Like Media Super, delegation takes a hit at UN fund
Comment by Greg Bright
Apparently, Media Super is not the only fiduciary fund in the world for which a better-resourced in-house investment management capability is being questioned on governance grounds. Here’s what’s happening at the US$50 billion United Nations pension fund.
According to the US publication aiCIO: “A proposal by the CEO of the United Nations’ (UN) pension fund to bring staff and manager hiring and firing decisions under his office’s control has met with strong opposition from the UN’s employee union.
“According to a draft of the rule changes, due to take effect June 1, authority over a swath of financial and management practices would shift from the UN’s secretary general to the pension fund’s CEO. These include internal staffing, service procurement, entering into contracts covering future budget periods, preparing and revising the organization’s budget, and authorizing special remittances and cash advances.
“Changes in authority over human resources have generated most of the staff-led opposition. The organization’s union has posted an online petition calling on Secretary General Ban Ki-Moon to block the reforms, or “protect our pension fund from the wolves of Wall Street.” Since May 15, nearly 10,000 people have signed,” an edition of aiCIO said last week.
The analogy with Australia’s A$3.7 billion Media Super is that that fund made the position of CIO – formerly occupied by Dr Jon Glass – redundant in April, citing costs or better deployment of resources elsewhere as the reason.
Media Super’s CEO, Graeme Russell, now also adopts the CIO role.
Investor Strategy News criticized that move and recommended the Media Super chair, Gerard Noonan, and union representative, Chris Warren, both of whom have been on the board for more than 20 years, should be replaced and the fund’s management reinvigorated. Investor Strategy News and its predecessor media companies have all been a contributing employers to Media Super and its predecessor funds since around the time of the introduction of Award Super in 1986.

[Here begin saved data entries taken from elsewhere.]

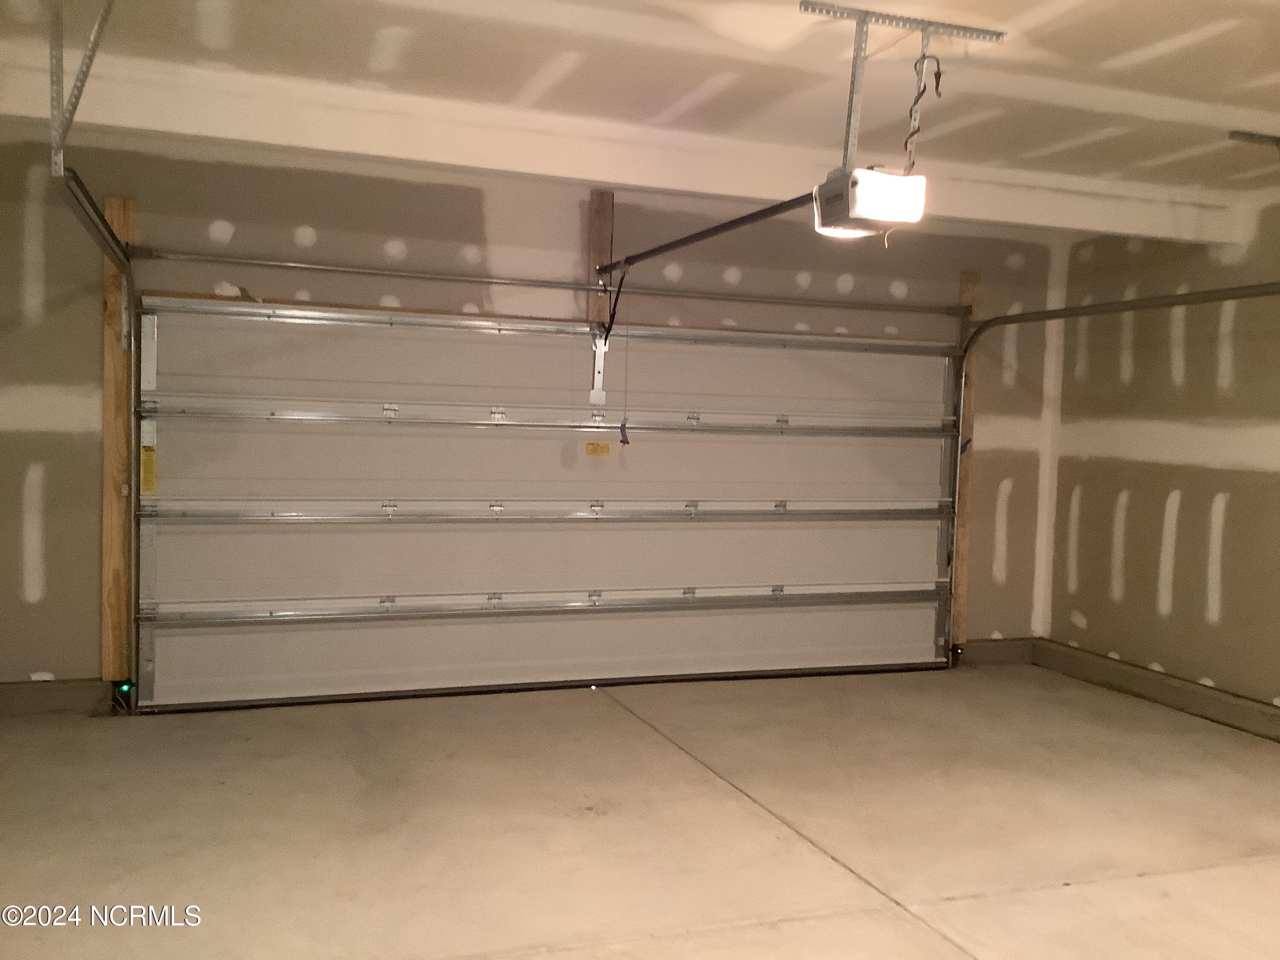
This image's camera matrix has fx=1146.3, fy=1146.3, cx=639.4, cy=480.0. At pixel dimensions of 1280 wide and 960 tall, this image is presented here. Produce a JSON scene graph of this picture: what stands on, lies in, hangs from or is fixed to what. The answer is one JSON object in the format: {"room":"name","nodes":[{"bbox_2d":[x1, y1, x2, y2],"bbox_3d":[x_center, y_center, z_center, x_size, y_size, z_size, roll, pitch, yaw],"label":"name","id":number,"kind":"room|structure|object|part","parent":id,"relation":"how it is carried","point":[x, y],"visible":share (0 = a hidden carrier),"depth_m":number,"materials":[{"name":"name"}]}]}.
{"room":"garage","nodes":[
{"label":"garage","id":0,"kind":"room"},
{"bbox_2d":[0,116,1074,704],"bbox_3d":[-0.355,-0.199,5.488,5.909,2.449,0.191,1,3,-20],"label":"back wall","id":1,"kind":"structure","parent":0,"point":[1002,256],"depth_m":5.05,"materials":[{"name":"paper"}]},
{"bbox_2d":[0,678,112,717],"bbox_3d":[-2.838,0.913,4.699,1.263,0.126,0.020,1,3,-20],"label":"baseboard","id":2,"kind":"structure","parent":1,"relation":"attached to","point":[48,689],"depth_m":4.83,"materials":[{"name":"grey"}]},
{"bbox_2d":[99,195,136,682],"bbox_3d":[-2.199,-0.138,4.830,0.128,1.993,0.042,1,3,-20],"label":"wooden board","id":3,"kind":"object","parent":1,"relation":"attached to","point":[117,372],"visible":0.71,"depth_m":4.83,"materials":[{"name":"brown wood"}]},
{"bbox_2d":[55,168,140,709],"bbox_3d":[-1.834,0.022,4.017,0.092,1.956,1.755,1,3,-20],"label":"left door track","id":4,"kind":"object","parent":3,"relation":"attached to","point":[133,549],"visible":0.88,"depth_m":4.66,"materials":[{"name":"silver metal"}]},
{"bbox_2d":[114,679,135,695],"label":"safety sensor","id":5,"kind":"object","parent":4,"relation":"attached to","point":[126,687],"visible":0.68,"depth_m":4.77,"materials":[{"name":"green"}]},
{"bbox_2d":[130,294,957,709],"bbox_3d":[-0.204,0.032,5.572,4.101,2.011,0.149,1,3,-20],"label":"garage door","id":6,"kind":"structure","parent":1,"relation":"in","point":[838,568],"depth_m":5.41,"materials":[{"name":"white metal"}]},
{"bbox_2d":[139,442,157,493],"bbox_3d":[-2.196,-0.051,5.111,0.057,0.227,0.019,1,3,-20],"label":"yellow label","id":7,"kind":"object","parent":6,"relation":"attached to","point":[149,450],"visible":0.88,"depth_m":5.11,"materials":[{"name":"yellow paper"}]},
{"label":"panel","id":8,"kind":"part","parent":6,"relation":"part of","materials":[{"name":"metal"}]},
{"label":"panel","id":9,"kind":"part","parent":6,"relation":"part of","materials":[{"name":"white metal"}]},
{"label":"panel","id":10,"kind":"part","parent":6,"relation":"part of","materials":[{"name":"metal"}]},
{"bbox_3d":[-0.210,-0.286,5.758,4.563,0.075,0.200,1,3,-20],"label":"rail","id":11,"kind":"part","parent":6,"relation":"part of","materials":[{"name":"metal"}]},
{"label":"rail","id":12,"kind":"part","parent":6,"relation":"part of","materials":[{"name":"metal"}]},
{"bbox_2d":[584,441,610,455],"bbox_3d":[-0.207,-0.152,5.557,0.118,0.063,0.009,1,3,-20],"label":"yellow label","id":13,"kind":"object","parent":6,"relation":"attached to","point":[603,447],"visible":0.97,"depth_m":5.56,"materials":[{"name":"yellow paper"}]},
{"bbox_2d":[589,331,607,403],"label":"door bracket","id":14,"kind":"object","parent":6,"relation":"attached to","point":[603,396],"visible":0.79,"depth_m":5.54,"materials":[{"name":"white metal"}]},
{"bbox_2d":[123,247,967,316],"bbox_3d":[-0.122,-0.932,5.518,4.011,0.073,0.088,1,3,-20],"label":"bar","id":15,"kind":"object","parent":1,"relation":"attached to","point":[330,267],"visible":0.99,"depth_m":5.32,"materials":[{"name":"silver metal"}]},
{"bbox_2d":[585,189,614,323],"bbox_3d":[-0.197,-1.039,5.462,0.086,0.651,0.046,1,3,-20],"label":"wooden board","id":16,"kind":"object","parent":1,"relation":"attached to","point":[603,248],"visible":0.71,"depth_m":5.44,"materials":[{"name":"brown wood"}]},
{"bbox_2d":[951,269,979,649],"bbox_3d":[1.764,-0.109,6.324,0.161,1.998,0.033,1,3,-20],"label":"wooden board","id":17,"kind":"object","parent":1,"relation":"attached to","point":[973,278],"visible":0.55,"depth_m":6.32,"materials":[{"name":"brown wood"}]},
{"bbox_2d":[960,637,1034,665],"bbox_3d":[1.970,0.971,6.469,0.642,0.131,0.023,1,3,-20],"label":"baseboard","id":18,"kind":"structure","parent":1,"relation":"attached to","point":[1005,654],"depth_m":6.48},
{"bbox_2d":[948,279,1279,663],"bbox_3d":[2.012,0.093,5.088,0.347,1.974,2.409,1,3,-20],"label":"right door track","id":19,"kind":"object","parent":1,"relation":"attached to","point":[1008,318],"visible":0.91,"depth_m":5.86,"materials":[{"name":"metal"}]},
{"bbox_2d":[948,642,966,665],"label":"safety sensor","id":20,"kind":"object","parent":19,"relation":"attached to","point":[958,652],"visible":0.76,"depth_m":6.27,"materials":[{"name":"black plastic"}]},
{"bbox_2d":[0,0,1279,227],"bbox_3d":[0.603,-1.265,2.575,6.192,0.121,5.136,1,3,-20],"label":"ceiling","id":21,"kind":"structure","parent":0,"point":[1135,41],"depth_m":3.56,"materials":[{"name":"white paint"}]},
{"bbox_2d":[46,0,116,176],"bbox_3d":[-1.459,-1.100,2.975,0.136,0.506,0.628,1,3,-20],"label":"left track bracket","id":22,"kind":"object","parent":21,"relation":"attached to","point":[75,106],"visible":0.97,"depth_m":3.07,"materials":[{"name":"metal"}]},
{"bbox_2d":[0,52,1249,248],"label":"ceiling beam","id":23,"kind":"structure","parent":21,"relation":"attached to","point":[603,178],"depth_m":4.20,"materials":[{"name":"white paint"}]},
{"bbox_2d":[795,2,1003,175],"bbox_3d":[0.679,-1.035,3.158,0.485,0.423,0.327,1,3,-20],"label":"mounting bracket","id":24,"kind":"object","parent":21,"relation":"attached to","point":[849,122],"visible":0.87,"depth_m":3.10,"materials":[{"name":"metal"}]},
{"bbox_2d":[811,165,925,237],"bbox_3d":[0.609,-0.755,3.109,0.212,0.167,0.304,1,3,-20],"label":"garage door opener","id":25,"kind":"object","parent":24,"relation":"hanging from","point":[870,202],"visible":0.87,"depth_m":3.03,"materials":[{"name":"white plastic"}]},
{"bbox_2d":[595,190,817,276],"bbox_3d":[0.173,-0.904,4.249,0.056,0.063,1.912,1,3,-20],"label":"opener rail","id":26,"kind":"object","parent":25,"relation":"attached to","point":[727,227],"visible":0.83,"depth_m":4.02,"materials":[{"name":"black metal"}]},
{"bbox_2d":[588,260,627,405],"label":"door arm","id":27,"kind":"object","parent":26,"relation":"hanging from","point":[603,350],"visible":0.89,"depth_m":5.31},
{"bbox_2d":[619,303,632,442],"bbox_3d":[-0.060,-0.486,5.359,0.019,0.602,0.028,1,3,-20],"label":"release cord","id":28,"kind":"object","parent":26,"relation":"hanging from","point":[624,431],"visible":0.99,"depth_m":5.36,"materials":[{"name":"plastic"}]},
{"bbox_2d":[902,50,941,174],"bbox_3d":[0.781,-1.018,3.221,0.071,0.377,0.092,1,3,-20],"label":"power cord","id":29,"kind":"object","parent":25,"relation":"attached to","point":[915,65],"visible":0.92,"depth_m":3.21,"materials":[{"name":"black plastic"}]},
{"bbox_2d":[1226,130,1279,164],"bbox_3d":[2.354,-1.136,4.153,0.256,0.309,0.321,1,3,-20],"label":"track bracket","id":30,"kind":"object","parent":21,"relation":"attached to","point":[1275,138],"visible":0.99,"depth_m":4.21,"materials":[{"name":"metal"}]},
{"bbox_2d":[0,660,1279,959],"bbox_3d":[0.547,1.222,2.705,5.985,0.117,5.996,1,3,-20],"label":"concrete floor","id":31,"kind":"structure","parent":0,"point":[600,722],"depth_m":3.65,"materials":[{"name":"beige concrete"}]},
{"bbox_2d":[1041,170,1279,734],"bbox_3d":[3.280,0.005,3.730,0.162,2.423,5.574,1,3,-20],"label":"right wall","id":32,"kind":"structure","parent":0,"point":[1127,579],"depth_m":5.48,"materials":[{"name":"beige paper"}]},
{"bbox_2d":[1027,637,1279,746],"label":"concrete curb","id":33,"kind":"object","parent":32,"relation":"attached to","point":[1191,692],"visible":0.77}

aiCIO said: “The union has posted a confidential draft of the new rules to its website with the following introduction: ‘Some UN staff members might ask himself why does the CEO want delegation of authority to pick his staff?…When he picks the staff to be in the fund they will be the ones that do everything he says for them to do. He is trying now to change the rules about how he can spend all the money. Away from the UN, when he makes UNJSPF [the UN’s pension fund] the ‘financial institution,’ he will make all the rules to be his rules that his staff members (the cronies) that he picked to hire will follow… All his say. All power to him.’
“However, the UN’s own auditors have criticized the $52 billion pension fund’s byzantine governance and called for its streamlining. In a 2011 audit of its investment management and oversight, six of the seven recommendations related to governance.
“The pension’s strategic plan for 2014/2015 listed “strengthening the fund’s operating model” as its foremost long-term objective, ahead of improved risk management, better IT systems, and promotion of social and environmental issues.”